As part of its tech initiative, the district teaches “digital citizenship” to its students, covering topics such as Internet safety and vetting sources. The district recently took aim at cyberbullying as part of its ongoing efforts to curb harassment and discrimination.
The district has age-level guardrails in place for AI. For example, the youngest elementary students work with MagicSchool AI, an AI tool that allows them to explore but is fully contained and controlled by the teacher.
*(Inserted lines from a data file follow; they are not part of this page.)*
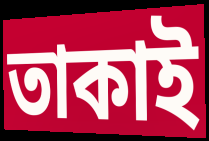
তাকাই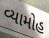
વ્યામોહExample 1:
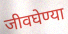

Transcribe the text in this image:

जीवघेण्या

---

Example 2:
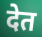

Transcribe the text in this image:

देत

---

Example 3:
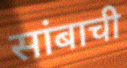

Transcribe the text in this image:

सांबाची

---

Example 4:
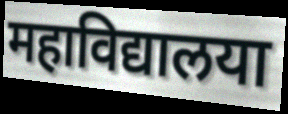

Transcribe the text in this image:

महाविद्यालया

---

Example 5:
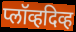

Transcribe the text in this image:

प्लॉव्हदिव्हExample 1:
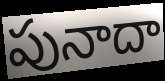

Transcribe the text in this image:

పునాదా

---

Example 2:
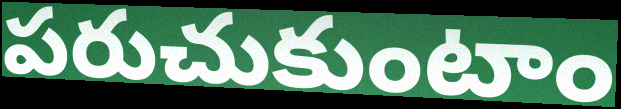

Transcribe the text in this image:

పరుచుకుంటాం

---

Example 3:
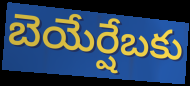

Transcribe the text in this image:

బెయేర్షేబకు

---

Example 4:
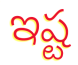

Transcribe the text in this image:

ఇష్ట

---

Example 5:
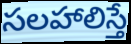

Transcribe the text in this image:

సలహాలిస్తే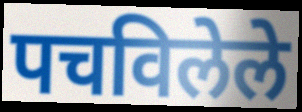
पचविलेलेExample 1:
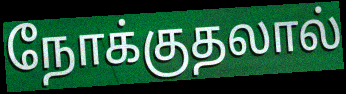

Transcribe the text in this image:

நோக்குதலால்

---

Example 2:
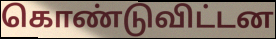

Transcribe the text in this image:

கொண்டுவிட்டன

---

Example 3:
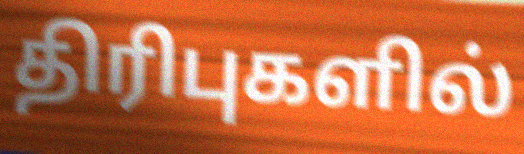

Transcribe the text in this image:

திரிபுகளில்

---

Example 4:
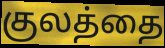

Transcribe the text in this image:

குலத்தை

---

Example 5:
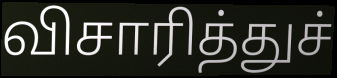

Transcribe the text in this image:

விசாரித்துச்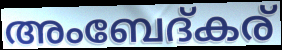
അംബേദ്കര്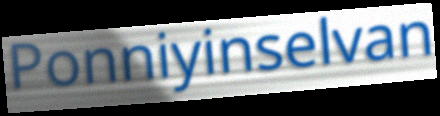
Ponniyinselvan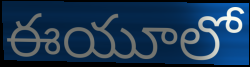
ఈయూలో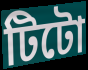
টিটো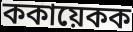
ককায়েককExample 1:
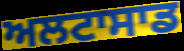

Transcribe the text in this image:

ਅਲਟਾਸਾਡ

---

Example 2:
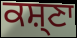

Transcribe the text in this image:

ਕਸ਼੍ਣਾ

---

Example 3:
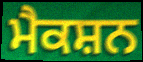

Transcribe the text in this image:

ਮੈਕਸ਼ਨ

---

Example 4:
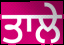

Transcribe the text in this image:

ਤਾਲੇ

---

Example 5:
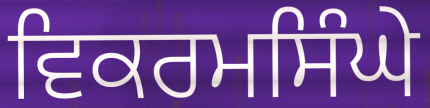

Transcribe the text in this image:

ਵਿਕਰਮਸਿੰਘੇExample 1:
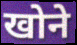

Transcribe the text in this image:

खोने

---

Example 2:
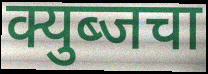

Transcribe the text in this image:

क्युब्जचा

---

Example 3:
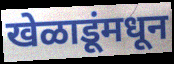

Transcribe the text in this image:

खेळाडूंमधून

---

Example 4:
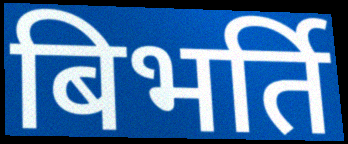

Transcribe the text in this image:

बिभर्ति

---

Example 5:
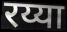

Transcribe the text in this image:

रय्याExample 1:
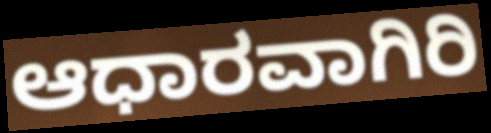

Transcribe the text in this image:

ಆಧಾರವಾಗಿರಿ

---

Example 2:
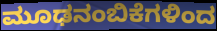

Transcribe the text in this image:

ಮೂಢನಂಬಿಕೆಗಳಿಂದ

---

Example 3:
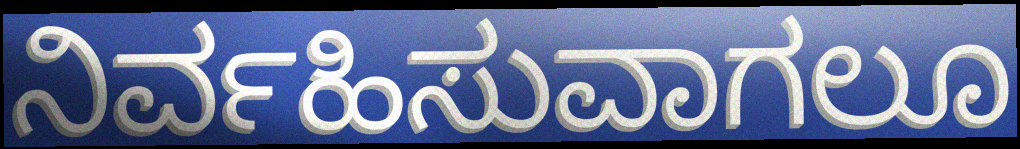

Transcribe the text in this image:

ನಿರ್ವಹಿಸುವಾಗಲೂ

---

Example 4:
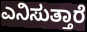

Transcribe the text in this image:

ಎನಿಸುತ್ತಾರೆ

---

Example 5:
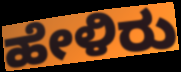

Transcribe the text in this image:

ಹೇಳಿರು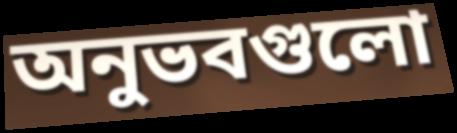
অনুভবগুলোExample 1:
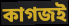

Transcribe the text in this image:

কাগজই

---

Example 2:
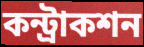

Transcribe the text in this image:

কন্ট্রাকশন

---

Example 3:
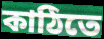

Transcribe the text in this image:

কাঠিতে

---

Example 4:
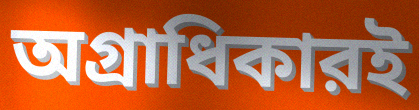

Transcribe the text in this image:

অগ্রাধিকারই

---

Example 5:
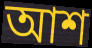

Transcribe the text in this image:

আশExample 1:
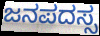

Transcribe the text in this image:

ಜನಪದಸ್ಸ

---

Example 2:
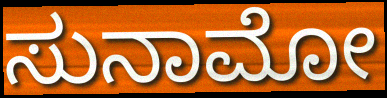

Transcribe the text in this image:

ಸುನಾಮೋ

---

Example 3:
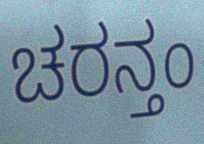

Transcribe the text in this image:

ಚರನ್ತಂ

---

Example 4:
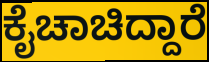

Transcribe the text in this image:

ಕೈಚಾಚಿದ್ದಾರೆ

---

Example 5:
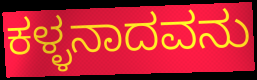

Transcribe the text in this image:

ಕಳ್ಳನಾದವನು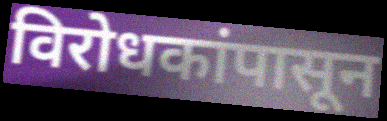
विरोधकांपासून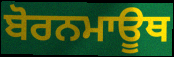
ਬੋਰਨਮਾਊਥ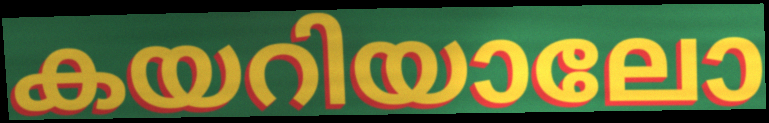
കയറിയാലോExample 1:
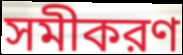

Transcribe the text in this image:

সমীকরণ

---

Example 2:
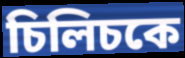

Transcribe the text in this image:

চিলিচকে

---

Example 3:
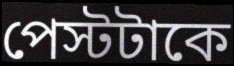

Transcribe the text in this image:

পেস্টটাকে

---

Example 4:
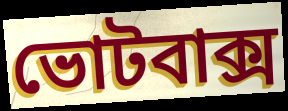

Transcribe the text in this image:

ভোটবাক্স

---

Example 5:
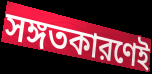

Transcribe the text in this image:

সঙ্গতকারণেই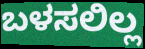
ಬಳಸಲಿಲ್ಲ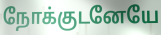
நோக்குடனேயே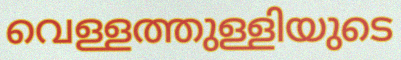
വെള്ളത്തുള്ളിയുടെ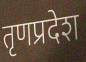
तृणप्रदेशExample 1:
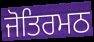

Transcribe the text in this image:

ਜੋਤਿਰਮਠ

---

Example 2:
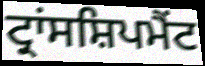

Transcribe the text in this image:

ਟ੍ਰਾਂਸਸ਼ਿਪਮੈਂਟ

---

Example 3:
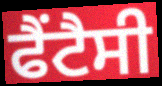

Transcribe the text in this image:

ਫੈਂਟੈਸੀ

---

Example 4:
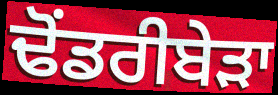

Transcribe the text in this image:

ਢੋਂਡਰੀਬੇੜਾ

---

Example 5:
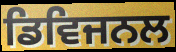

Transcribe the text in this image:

ਡਿਵਿਜਨਲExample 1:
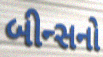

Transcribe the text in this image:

બીન્સનો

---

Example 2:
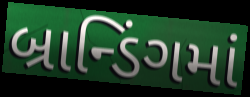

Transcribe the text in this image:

બ્રાન્ડિંગમાં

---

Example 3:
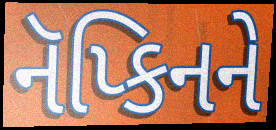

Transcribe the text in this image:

નૅપ્કિનને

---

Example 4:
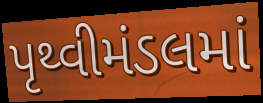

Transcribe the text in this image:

પૃથ્વીમંડલમાં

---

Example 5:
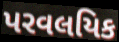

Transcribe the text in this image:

પરવલયિક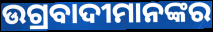
ଉଗ୍ରବାଦୀମାନଙ୍କର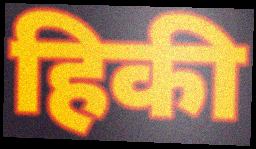
हिकी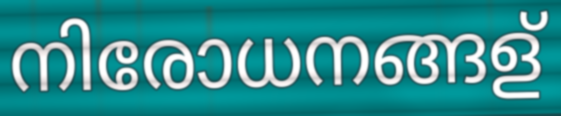
നിരോധനങ്ങള്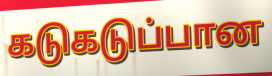
கடுகடுப்பான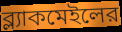
ব্ল্যাকমেইলের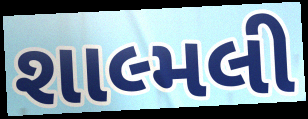
શાલ્મલી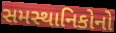
સમસ્થાનિકોનો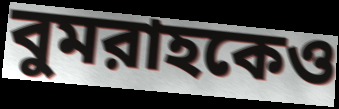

The district developed its own internal AI tool called Amplify, which Benner describes as “the walled garden of our own data system.”
Many companies in the greater Seattle area and beyond are using AI and expecting employees to be able to navigate and leverage it, Benner said. “And if that is the case, it’s our responsibility to prepare students for their futures by integrating it in a really intentional way.”
AI won’t replace teachers
According to Benner, AI has not increased cheating among students. In fact, AI tools now help teachers analyze students’ work for signs of plagiarism.
Stitt says teachers and students should discuss how to critically self-analyze their own AI-assisted work. It’s an evolving landscape that requires teachers as leaders and guides.
“AI in the hands of a good educator extends education,” Stitt said. “It doesn’t replace education. … It doesn’t replace student thinking either.”